内的自己対話-川の畔のささめごと

日々考えていることをフランスから発信しています。自分の研究生活に関わる話題が多いですが、時に日常生活雑記も含まれます。

哲学の方法としての「膨張」(その八)― 己の内に秘されていたものを己の外に再び見出す

2017-06-21 16:20:59 | 哲学

 クレティアンによれば、ベルクソンの著作中、〈拡張-回心 dilatation-conversion〉というテーマをもっとも発展させているのは『創造的進化』である(Chrétien, op. cit., p. 28)。
 生命の大海原にあって、知性は「一種の局所的な凝固」(« une espèce de solidification locale »)によってのみ形成されたものである。それに対して、哲学は、全体へと新たに溶け込むための努力以外のものではありえない。知性は、その原理へと再吸収され、それ固有の生成過程を逆向きに生き直す。かくして、私たちは己のうちで人間性を拡張し、己自身を超えていくことができるようになる。
 クレティアンは『創造的進化』の193頁からの引用を交えながらこうベルクソンの所説をまとめている。ところが、クレティアンが引用していない部分にも引用されている部分と同じくらい大切な論点が示されている。そこを引用しよう。

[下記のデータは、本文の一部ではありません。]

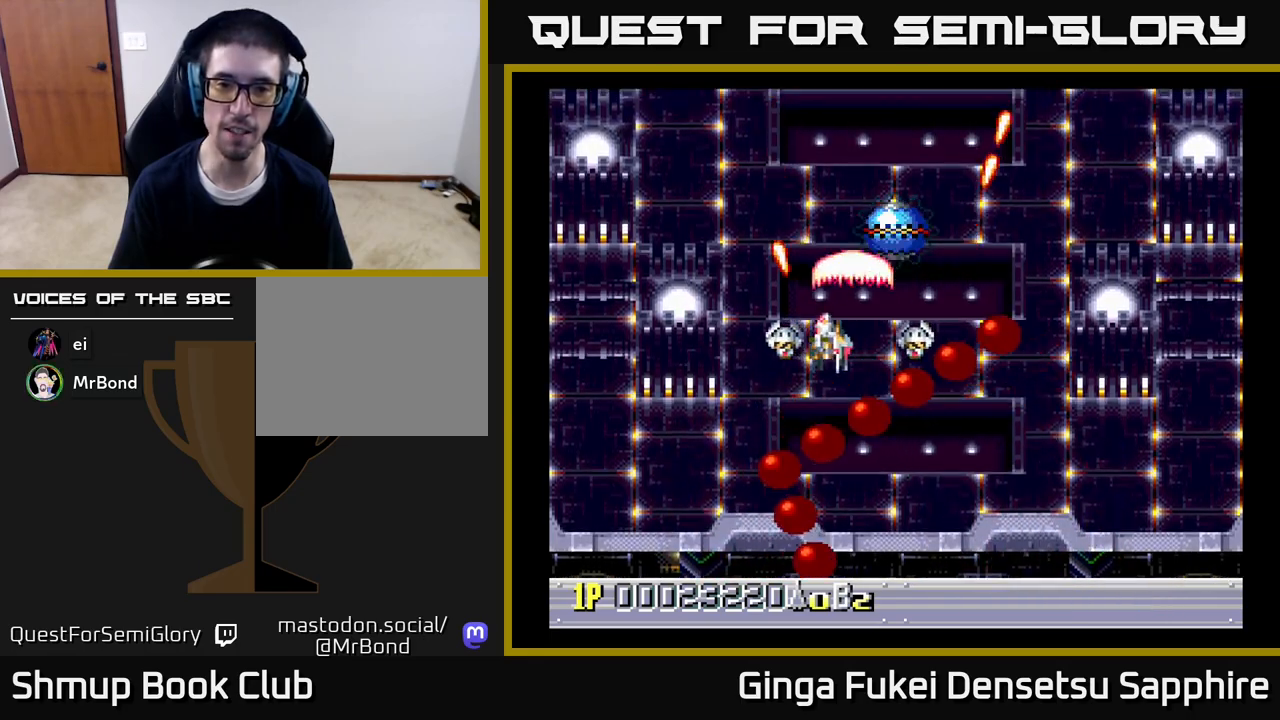
{"buttons": ["A", "DPAD_DOWN"], "left_stick": "center", "right_stick": "center", "events": [[433, "DPAD_DOWN", "down"], [467, "DPAD_LEFT", "up"]]}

Mais l’entreprise ne pourra plus s’achever tout d’un coup ; elle sera nécessairement collective et progressive. Elle consistera dans un échange d’impressions qui, se corrigeant entre elles et se superposent aussi les uns aux autres, finiront par dilater en nous l’humanité et par obtenir qu’elle se transcende elle-même (L’évolution créatrice, op. cit., p. 193).

 知性が再びその生成原理へと遡行するという企図は、もはや一挙にはなされえない。その企図は必ずや集団的であり漸進的である。それは、さまざまな印象の交換からなっており、それらの印象は互に修正し合い、互に重なり合い、ついには私たちにおいて人間性を拡張するに至る。かくして、知性は己の企図を自ら超えるに至る。
 全一なるものへの知性の遡源は、直観によって一挙に実現されるものではありえない。たった独りで実現することもできない。複数の人間が協力し合って少しずつ事を進めていかなくてはならない。その作業過程では、多数の印象が比較されることで相互に修正され、次第に一点へと収斂していく。かくして、私たちに現に与えられていただけの知覚世界の中にそれを内側から突破する一点が定まり、そこを突破することで人間性は拡張されていく。
 知性の自己超越についての所説はすでに『創造的進化』の序論に見られる。クレティアンはそこに立ち戻る。
 私たちのうちには、悟性と相補的な関係にある諸能力がそれとしては不分明なままに隠されている。ところが、それらの能力は、自然の進化の中で働きつつあるまさにそのときにそれとして自覚されるとき、明瞭化され判明に区別されるようになる。かくして、それらの能力は、自己を強化するために必要な努力、生命の向うべき方位に自己拡張するために必要な努力がどのようなものかを学んでいく(L’évolution créatrice, op. cit., p. IX)。
 このようにして私たちは、己の内に隠されていたものを己の外に再び見出す。しかし、それは内か外かどちらかいずれかのためということではない。どちらに優位を置くかということが問題なのではない。むしろ、ほんとうには己の「外」なるものはない、と言うべきなのだ。世界と自然とは、私自身の内に眠っていたものを明白にし、説明し、解明する。